Kafka's theatrical entrance had achieved its intended effect: he now had the undivided, furious attention of a walking mountain.
The Daitetsu, its face cracked and leaking magma, let out a low, tectonic growl of pure indignation. The gnats at its feet were forgotten. The noisy fireworks from the humans were irrelevant. This winged, arrogant insect was the source of its renewed pain, and it needed to be crushed.
It brought its colossal, stone fist down, a monolithic hammer seeking to swat a fly.
But Kafka was no longer a brawler who would try to meet force with force. He was a student of Igris, a survivor of Beru. He was a whisper, a phantom.
His new wings, which had been for show, were now for speed.

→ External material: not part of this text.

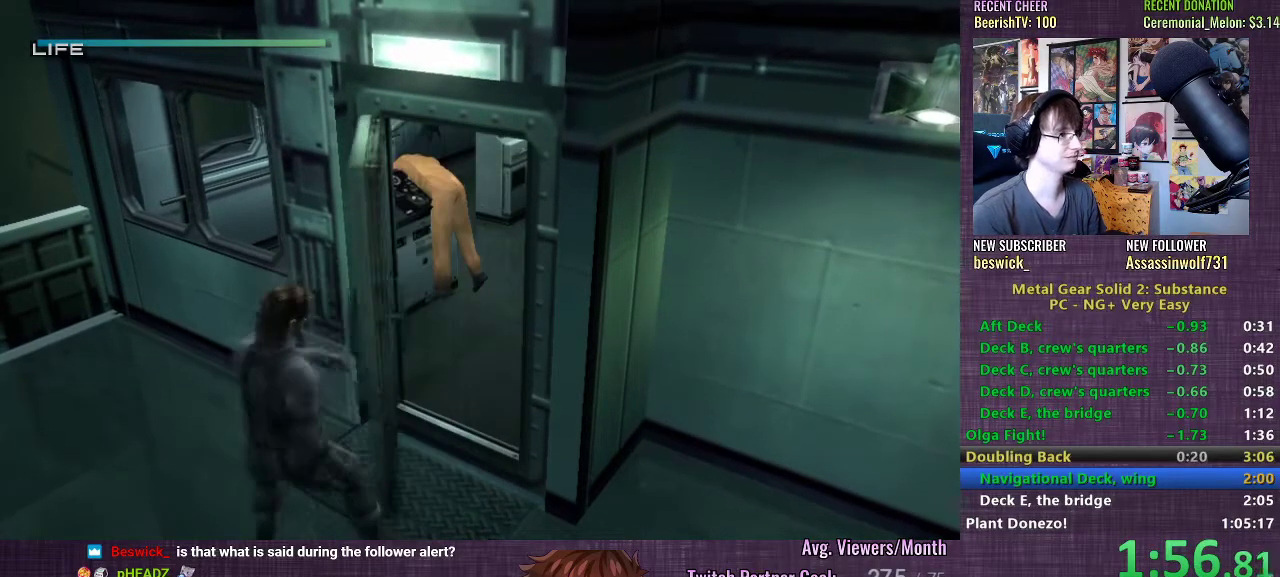
{"buttons": [], "left_stick": "center", "right_stick": "center", "events": []}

With a single powerful downbeat, he launched himself sideways, a blur of black and green, easily evading the descending fist. The ground where he'd been standing shattered, a crater a hundred meters wide erupting in a shower of earth and rock.
"Analysis!" Hoshina's voice, sharp and urgent, cut through the comms. "Its movements are slow but overwhelmingly powerful! It can't track fast-moving, close-range targets! Hibino! You're the matador! Keep its attention! ATU, we are the picadors! Find those cracks!"

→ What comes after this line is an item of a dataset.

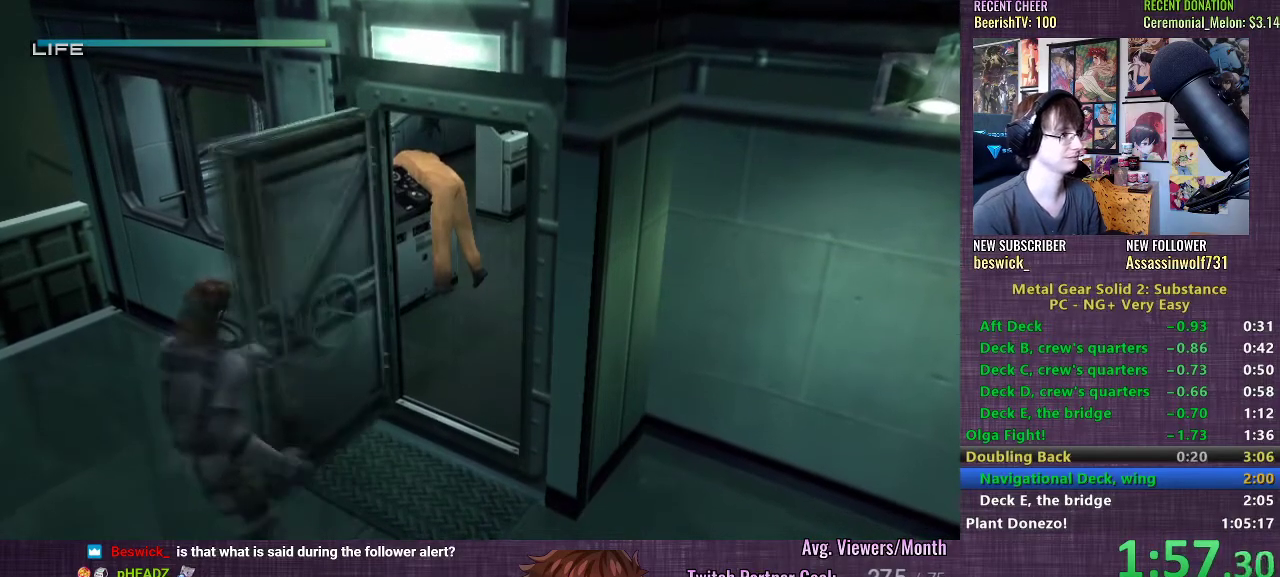
{"buttons": [], "left_stick": "center", "right_stick": "center", "events": [[400, "CROSS", "down"], [483, "CROSS", "up"]]}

Kafka understood. This wasn't a fight; it was a dance. He was the dazzling, distracting cape, and his team were the blades that would bleed the great beast.
He shot through the air, his wings carrying him in erratic, impossible-to-track patterns. He flew under the Daitetsu's legs, zipped past its head, forcing the giant to lumber and turn, its movements shaking the very earth but always a fraction of a second too late.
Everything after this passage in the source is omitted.